Native Bats (Pekapeka)

Our native bats are our only native land mammals. New Zealand is home to two types of bat – the long-tailed bat and the lesser short-tailed bat which are both about the size of an adult's thumb. We used to have a third type known as the greater short tailed bat but it became extinct in the 1960s.

Photo: BD Lloyd. Short tailed bat. 

In winter long tailed bats stay in their roosts and go into a “torpor” – halfway between a sleep and hibernation. They’ll will not move for up to 10 days and then all of a sudden will wake up to hunt food. They keep doing this throughout winter so they don’t waste too much energy. 

Bats are nocturnal, which means they only come out at night. During the day they rest in tree hollows in old trees by themselves or in colonies of hundreds.

Long Tailed Bat Facts

• Found on the mainland, Stewart Island, Little Barrier and Great Barrier islands and Kapiti Island.

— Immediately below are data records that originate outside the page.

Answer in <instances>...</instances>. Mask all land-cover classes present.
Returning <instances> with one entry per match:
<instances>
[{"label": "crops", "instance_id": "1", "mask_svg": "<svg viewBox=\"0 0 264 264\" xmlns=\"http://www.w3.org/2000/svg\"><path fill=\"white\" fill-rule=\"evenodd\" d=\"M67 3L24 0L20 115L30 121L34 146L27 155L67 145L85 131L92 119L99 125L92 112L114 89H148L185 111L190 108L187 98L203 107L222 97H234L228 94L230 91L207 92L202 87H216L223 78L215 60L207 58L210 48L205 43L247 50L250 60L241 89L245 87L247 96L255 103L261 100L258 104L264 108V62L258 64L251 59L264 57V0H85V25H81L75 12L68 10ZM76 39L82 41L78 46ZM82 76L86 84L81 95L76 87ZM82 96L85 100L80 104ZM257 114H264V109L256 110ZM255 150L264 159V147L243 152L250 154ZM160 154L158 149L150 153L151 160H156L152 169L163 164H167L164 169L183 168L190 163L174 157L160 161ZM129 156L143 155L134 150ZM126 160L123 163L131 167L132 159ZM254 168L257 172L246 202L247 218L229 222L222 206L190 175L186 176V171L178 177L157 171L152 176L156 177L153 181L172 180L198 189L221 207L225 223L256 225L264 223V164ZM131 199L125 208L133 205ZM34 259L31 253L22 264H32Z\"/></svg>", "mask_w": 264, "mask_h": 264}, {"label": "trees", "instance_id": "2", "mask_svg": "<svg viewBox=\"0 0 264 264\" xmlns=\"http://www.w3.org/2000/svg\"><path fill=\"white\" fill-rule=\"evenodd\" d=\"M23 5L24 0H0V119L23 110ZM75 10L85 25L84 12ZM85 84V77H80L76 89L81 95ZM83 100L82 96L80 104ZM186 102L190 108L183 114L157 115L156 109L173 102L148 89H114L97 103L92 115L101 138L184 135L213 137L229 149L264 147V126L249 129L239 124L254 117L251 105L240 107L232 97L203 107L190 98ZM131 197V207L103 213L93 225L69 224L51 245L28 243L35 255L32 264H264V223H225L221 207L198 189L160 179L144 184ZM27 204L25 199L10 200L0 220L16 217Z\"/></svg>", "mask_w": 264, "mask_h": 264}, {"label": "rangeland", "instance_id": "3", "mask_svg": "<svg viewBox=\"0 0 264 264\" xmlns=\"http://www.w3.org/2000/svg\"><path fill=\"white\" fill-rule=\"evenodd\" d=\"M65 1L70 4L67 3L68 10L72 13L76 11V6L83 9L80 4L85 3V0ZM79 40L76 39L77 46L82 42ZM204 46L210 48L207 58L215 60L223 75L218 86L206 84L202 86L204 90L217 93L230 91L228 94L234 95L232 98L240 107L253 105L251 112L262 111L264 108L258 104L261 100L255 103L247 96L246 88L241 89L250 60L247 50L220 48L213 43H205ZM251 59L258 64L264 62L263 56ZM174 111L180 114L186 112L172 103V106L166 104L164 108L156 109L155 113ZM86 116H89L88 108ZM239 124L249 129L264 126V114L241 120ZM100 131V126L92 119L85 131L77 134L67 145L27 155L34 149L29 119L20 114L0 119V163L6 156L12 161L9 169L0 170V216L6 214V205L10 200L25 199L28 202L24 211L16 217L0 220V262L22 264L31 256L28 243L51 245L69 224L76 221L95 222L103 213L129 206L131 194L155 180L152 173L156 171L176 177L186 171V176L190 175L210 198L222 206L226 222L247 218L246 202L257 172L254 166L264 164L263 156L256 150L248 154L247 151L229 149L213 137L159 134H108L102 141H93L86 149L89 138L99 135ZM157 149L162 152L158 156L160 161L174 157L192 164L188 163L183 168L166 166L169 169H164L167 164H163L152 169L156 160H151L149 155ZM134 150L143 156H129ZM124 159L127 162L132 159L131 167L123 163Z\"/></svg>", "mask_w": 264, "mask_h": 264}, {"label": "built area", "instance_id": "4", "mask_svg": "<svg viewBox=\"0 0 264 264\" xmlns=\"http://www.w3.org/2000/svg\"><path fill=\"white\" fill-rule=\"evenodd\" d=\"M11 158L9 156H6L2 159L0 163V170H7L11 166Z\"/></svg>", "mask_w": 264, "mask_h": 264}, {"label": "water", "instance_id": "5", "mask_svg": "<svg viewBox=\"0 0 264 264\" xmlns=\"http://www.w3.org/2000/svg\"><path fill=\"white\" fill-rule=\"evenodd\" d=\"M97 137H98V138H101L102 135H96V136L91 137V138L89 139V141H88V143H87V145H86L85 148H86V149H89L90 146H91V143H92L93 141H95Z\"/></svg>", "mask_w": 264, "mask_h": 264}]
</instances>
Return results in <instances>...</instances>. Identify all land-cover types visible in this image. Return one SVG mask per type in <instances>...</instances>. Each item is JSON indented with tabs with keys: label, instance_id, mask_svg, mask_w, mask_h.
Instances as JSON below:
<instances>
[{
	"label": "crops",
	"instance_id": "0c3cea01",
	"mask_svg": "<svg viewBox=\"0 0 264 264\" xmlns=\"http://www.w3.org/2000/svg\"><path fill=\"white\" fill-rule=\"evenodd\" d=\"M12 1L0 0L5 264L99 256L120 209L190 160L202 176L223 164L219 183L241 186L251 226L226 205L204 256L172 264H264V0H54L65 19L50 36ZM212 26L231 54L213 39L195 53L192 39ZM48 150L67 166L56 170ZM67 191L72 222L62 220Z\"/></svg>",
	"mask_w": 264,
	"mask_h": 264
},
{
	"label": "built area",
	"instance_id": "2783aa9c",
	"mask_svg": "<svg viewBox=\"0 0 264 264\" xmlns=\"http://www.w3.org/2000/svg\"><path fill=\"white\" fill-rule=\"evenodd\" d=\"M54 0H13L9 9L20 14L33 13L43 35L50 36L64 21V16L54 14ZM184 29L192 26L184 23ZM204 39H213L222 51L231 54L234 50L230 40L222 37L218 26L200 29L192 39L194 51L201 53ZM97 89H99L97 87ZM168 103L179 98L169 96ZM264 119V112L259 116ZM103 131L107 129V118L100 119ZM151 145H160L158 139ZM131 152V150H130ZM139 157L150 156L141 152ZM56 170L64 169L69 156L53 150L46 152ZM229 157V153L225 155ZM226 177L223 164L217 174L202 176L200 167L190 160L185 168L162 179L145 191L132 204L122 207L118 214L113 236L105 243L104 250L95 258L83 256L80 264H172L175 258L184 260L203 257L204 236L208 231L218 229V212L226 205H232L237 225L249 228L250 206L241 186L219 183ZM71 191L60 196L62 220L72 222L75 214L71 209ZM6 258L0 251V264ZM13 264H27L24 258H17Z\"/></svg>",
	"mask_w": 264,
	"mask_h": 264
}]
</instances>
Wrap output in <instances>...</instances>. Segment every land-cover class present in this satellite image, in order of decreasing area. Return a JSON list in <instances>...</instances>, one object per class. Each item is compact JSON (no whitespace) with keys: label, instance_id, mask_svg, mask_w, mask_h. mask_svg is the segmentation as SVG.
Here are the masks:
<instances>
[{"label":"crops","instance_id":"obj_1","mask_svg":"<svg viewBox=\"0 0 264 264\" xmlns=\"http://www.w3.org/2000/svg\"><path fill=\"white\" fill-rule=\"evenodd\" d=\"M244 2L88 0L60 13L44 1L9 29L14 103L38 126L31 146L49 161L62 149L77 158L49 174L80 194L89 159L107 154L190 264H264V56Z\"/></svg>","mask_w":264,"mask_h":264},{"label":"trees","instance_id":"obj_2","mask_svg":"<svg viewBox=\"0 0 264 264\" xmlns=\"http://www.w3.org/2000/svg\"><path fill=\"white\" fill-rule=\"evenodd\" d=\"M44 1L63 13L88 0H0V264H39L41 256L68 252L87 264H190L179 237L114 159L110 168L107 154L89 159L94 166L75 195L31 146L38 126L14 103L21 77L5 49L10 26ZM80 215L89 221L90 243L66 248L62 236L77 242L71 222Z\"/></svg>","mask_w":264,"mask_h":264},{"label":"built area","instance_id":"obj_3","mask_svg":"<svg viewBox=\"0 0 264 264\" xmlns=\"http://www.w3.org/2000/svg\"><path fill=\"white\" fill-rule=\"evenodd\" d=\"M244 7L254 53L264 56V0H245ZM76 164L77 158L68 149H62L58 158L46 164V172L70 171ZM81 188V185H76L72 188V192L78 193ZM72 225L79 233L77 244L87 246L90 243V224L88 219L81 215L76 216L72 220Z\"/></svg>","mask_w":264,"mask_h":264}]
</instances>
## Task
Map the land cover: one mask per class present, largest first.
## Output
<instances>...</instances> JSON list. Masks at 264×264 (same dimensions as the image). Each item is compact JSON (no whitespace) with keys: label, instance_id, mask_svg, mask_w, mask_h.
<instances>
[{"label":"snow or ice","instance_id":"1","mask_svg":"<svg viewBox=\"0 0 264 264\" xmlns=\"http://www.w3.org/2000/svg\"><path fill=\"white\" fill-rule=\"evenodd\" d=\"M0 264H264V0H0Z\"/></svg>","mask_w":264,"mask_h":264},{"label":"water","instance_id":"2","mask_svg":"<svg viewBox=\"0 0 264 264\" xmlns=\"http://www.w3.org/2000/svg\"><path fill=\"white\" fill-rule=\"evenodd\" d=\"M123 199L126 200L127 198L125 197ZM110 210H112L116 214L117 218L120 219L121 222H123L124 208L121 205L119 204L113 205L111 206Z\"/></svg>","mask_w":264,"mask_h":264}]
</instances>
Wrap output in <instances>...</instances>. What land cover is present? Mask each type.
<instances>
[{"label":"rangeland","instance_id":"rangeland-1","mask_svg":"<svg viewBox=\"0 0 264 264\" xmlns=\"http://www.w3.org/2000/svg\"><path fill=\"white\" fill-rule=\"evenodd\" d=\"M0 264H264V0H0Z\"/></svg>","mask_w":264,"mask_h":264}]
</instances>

• Weighs a tiny 8-11 grams.

• Can fly up to 60 kilometres per hour.

• Feeds on small moths, mosquitoes, beetles and other flying insects.


Short Tailed Bat Facts

  • Less common than the Long tailed bat.
  • It is found in 13 small colonies in Northland, Little Barrier Island, Central North Island, Taranaki, Codfish Island, Nelson and Fiordland.
  • Slightly bigger than it’s long tailed cousin: it weighs 12-15 grams.
  • Unlike the long tailed bat it doesn’t hunt in the air. It prefers to scramble around on the ground using its folded wings like arms.
  • They like to eat insects, fruit, nectar and pollen. Scientists have found they can also be pollinators of native plants, just like bees which carry pollen from flower to flower.

Seeing with sound

Bats use echolocation to hunt for food and find out where they are going. They make clicking noises, too high for humans to hear, then they listen for the echoes that bounce back off things around them. The echoes tell the bat about the location, size and identity of the objects nearby.

Why are bats so rare?

Before humans arrived in New Zealand there were millions of bats all over the country. Now they are endangered.

Chop, chop

One of the biggest problems for bats is that a lot of the trees they used to roost in were chopped down for farmlands, logging or burnt for firewood. Bats like big, old trees with holes in them like beech, totara, rimu and miro. It is important to protect the big trees we have left in areas like national parks so bats have somewhere to live.

Predators are moving in

Bats are often eaten by rats, possums, cats and stoats and some of these animals sleep or nest in the hollows in trees where bats like to live. Wasps will use the hollows to build their nests too. Predators have to be controlled in places where bats live.